**Brief**
Repeat each entry verbatim.

Items listed in a dataset:
--------------------------------------------------

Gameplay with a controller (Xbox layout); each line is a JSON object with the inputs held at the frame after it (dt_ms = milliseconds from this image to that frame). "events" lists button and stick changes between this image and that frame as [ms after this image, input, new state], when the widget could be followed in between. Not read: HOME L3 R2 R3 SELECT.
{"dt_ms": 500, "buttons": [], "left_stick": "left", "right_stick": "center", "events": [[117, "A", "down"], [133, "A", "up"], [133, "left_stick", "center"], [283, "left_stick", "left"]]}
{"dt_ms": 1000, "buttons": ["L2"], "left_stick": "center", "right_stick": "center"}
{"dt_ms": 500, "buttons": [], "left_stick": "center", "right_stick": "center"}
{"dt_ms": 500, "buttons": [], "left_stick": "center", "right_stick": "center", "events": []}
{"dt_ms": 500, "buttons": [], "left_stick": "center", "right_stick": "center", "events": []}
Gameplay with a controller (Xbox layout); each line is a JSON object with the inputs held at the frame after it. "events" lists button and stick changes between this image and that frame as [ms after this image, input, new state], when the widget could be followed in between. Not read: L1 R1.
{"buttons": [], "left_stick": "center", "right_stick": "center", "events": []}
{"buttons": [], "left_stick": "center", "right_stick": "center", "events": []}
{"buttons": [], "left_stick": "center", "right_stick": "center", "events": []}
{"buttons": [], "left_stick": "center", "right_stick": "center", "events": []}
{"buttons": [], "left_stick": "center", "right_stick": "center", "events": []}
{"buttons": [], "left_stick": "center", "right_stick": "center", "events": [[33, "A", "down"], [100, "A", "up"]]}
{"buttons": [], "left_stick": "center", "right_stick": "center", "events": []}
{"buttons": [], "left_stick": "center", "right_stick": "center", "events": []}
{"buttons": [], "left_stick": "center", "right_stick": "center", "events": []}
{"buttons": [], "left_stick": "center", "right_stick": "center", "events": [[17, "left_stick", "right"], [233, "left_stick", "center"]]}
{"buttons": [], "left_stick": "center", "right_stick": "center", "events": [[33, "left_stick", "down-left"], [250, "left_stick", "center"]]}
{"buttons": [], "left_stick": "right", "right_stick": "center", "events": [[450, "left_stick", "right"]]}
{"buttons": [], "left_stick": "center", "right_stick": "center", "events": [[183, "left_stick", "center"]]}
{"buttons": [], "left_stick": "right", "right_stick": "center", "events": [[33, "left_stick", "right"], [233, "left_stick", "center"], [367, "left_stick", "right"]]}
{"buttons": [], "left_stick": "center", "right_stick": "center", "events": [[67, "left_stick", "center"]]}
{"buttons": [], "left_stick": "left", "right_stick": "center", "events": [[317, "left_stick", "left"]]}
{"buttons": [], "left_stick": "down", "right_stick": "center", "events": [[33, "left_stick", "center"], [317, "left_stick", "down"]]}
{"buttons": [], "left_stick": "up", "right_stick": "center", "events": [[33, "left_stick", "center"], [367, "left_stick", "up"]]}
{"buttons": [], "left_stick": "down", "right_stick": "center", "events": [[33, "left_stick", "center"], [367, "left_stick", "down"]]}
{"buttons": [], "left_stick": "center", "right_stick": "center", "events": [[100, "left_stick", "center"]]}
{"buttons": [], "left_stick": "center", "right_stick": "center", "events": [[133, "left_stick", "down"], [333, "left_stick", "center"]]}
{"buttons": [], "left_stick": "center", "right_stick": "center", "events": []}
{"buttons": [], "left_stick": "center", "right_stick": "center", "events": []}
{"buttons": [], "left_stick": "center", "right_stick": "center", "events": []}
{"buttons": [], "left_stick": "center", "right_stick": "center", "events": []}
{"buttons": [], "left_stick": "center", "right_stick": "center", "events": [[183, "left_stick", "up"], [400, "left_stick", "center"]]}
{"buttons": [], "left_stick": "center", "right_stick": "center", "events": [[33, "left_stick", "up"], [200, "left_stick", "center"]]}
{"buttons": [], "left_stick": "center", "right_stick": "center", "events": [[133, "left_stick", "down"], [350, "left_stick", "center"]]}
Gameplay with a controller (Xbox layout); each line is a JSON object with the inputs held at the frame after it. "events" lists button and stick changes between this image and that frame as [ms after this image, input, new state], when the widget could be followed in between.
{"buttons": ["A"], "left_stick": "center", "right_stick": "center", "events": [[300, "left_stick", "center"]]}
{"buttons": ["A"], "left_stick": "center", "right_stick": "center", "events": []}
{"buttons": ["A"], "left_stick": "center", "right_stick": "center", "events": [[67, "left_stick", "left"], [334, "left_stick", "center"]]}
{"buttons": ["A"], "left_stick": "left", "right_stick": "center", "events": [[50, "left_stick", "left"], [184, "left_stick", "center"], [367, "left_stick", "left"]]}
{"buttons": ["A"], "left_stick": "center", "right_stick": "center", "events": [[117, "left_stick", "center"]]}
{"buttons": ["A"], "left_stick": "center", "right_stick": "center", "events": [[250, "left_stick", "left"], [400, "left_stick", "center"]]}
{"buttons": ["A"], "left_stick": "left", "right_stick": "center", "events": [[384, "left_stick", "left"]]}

--------------------------------------------------

**Solution to this exercise**
Gameplay with a controller (Xbox layout); each line is a JSON object with the inputs held at the frame after it (dt_ms = milliseconds from this image to that frame). "events" lists button and stick changes between this image and that frame as [ms after this image, input, new state], when the widget could be followed in between. Not read: HOME L3 R2 R3 SELECT.
{"dt_ms": 500, "buttons": [], "left_stick": "left", "right_stick": "center", "events": [[117, "A", "down"], [133, "A", "up"], [133, "left_stick", "center"], [283, "left_stick", "left"]]}
{"dt_ms": 1000, "buttons": ["L2"], "left_stick": "center", "right_stick": "center"}
{"dt_ms": 500, "buttons": [], "left_stick": "center", "right_stick": "center"}
{"dt_ms": 500, "buttons": [], "left_stick": "center", "right_stick": "center", "events": []}
{"dt_ms": 500, "buttons": [], "left_stick": "center", "right_stick": "center", "events": []}
Gameplay with a controller (Xbox layout); each line is a JSON object with the inputs held at the frame after it. "events" lists button and stick changes between this image and that frame as [ms after this image, input, new state], when the widget could be followed in between. Not read: L1 R1.
{"buttons": [], "left_stick": "center", "right_stick": "center", "events": []}
{"buttons": [], "left_stick": "center", "right_stick": "center", "events": []}
{"buttons": [], "left_stick": "center", "right_stick": "center", "events": []}
{"buttons": [], "left_stick": "center", "right_stick": "center", "events": []}
{"buttons": [], "left_stick": "center", "right_stick": "center", "events": []}
{"buttons": [], "left_stick": "center", "right_stick": "center", "events": [[33, "A", "down"], [100, "A", "up"]]}
{"buttons": [], "left_stick": "center", "right_stick": "center", "events": []}
{"buttons": [], "left_stick": "center", "right_stick": "center", "events": []}
{"buttons": [], "left_stick": "center", "right_stick": "center", "events": []}
{"buttons": [], "left_stick": "center", "right_stick": "center", "events": [[17, "left_stick", "right"], [233, "left_stick", "center"]]}
{"buttons": [], "left_stick": "center", "right_stick": "center", "events": [[33, "left_stick", "down-left"], [250, "left_stick", "center"]]}
{"buttons": [], "left_stick": "right", "right_stick": "center", "events": [[450, "left_stick", "right"]]}
{"buttons": [], "left_stick": "center", "right_stick": "center", "events": [[183, "left_stick", "center"]]}
{"buttons": [], "left_stick": "right", "right_stick": "center", "events": [[33, "left_stick", "right"], [233, "left_stick", "center"], [367, "left_stick", "right"]]}
{"buttons": [], "left_stick": "center", "right_stick": "center", "events": [[67, "left_stick", "center"]]}
{"buttons": [], "left_stick": "left", "right_stick": "center", "events": [[317, "left_stick", "left"]]}
{"buttons": [], "left_stick": "down", "right_stick": "center", "events": [[33, "left_stick", "center"], [317, "left_stick", "down"]]}
{"buttons": [], "left_stick": "up", "right_stick": "center", "events": [[33, "left_stick", "center"], [367, "left_stick", "up"]]}
{"buttons": [], "left_stick": "down", "right_stick": "center", "events": [[33, "left_stick", "center"], [367, "left_stick", "down"]]}
{"buttons": [], "left_stick": "center", "right_stick": "center", "events": [[100, "left_stick", "center"]]}
{"buttons": [], "left_stick": "center", "right_stick": "center", "events": [[133, "left_stick", "down"], [333, "left_stick", "center"]]}
{"buttons": [], "left_stick": "center", "right_stick": "center", "events": []}
{"buttons": [], "left_stick": "center", "right_stick": "center", "events": []}
{"buttons": [], "left_stick": "center", "right_stick": "center", "events": []}
{"buttons": [], "left_stick": "center", "right_stick": "center", "events": []}
{"buttons": [], "left_stick": "center", "right_stick": "center", "events": [[183, "left_stick", "up"], [400, "left_stick", "center"]]}
{"buttons": [], "left_stick": "center", "right_stick": "center", "events": [[33, "left_stick", "up"], [200, "left_stick", "center"]]}
{"buttons": [], "left_stick": "center", "right_stick": "center", "events": [[133, "left_stick", "down"], [350, "left_stick", "center"]]}
Gameplay with a controller (Xbox layout); each line is a JSON object with the inputs held at the frame after it. "events" lists button and stick changes between this image and that frame as [ms after this image, input, new state], when the widget could be followed in between.
{"buttons": ["A"], "left_stick": "center", "right_stick": "center", "events": [[300, "left_stick", "center"]]}
{"buttons": ["A"], "left_stick": "center", "right_stick": "center", "events": []}
{"buttons": ["A"], "left_stick": "center", "right_stick": "center", "events": [[67, "left_stick", "left"], [334, "left_stick", "center"]]}
{"buttons": ["A"], "left_stick": "left", "right_stick": "center", "events": [[50, "left_stick", "left"], [184, "left_stick", "center"], [367, "left_stick", "left"]]}
{"buttons": ["A"], "left_stick": "center", "right_stick": "center", "events": [[117, "left_stick", "center"]]}
{"buttons": ["A"], "left_stick": "center", "right_stick": "center", "events": [[250, "left_stick", "left"], [400, "left_stick", "center"]]}
{"buttons": ["A"], "left_stick": "left", "right_stick": "center", "events": [[384, "left_stick", "left"]]}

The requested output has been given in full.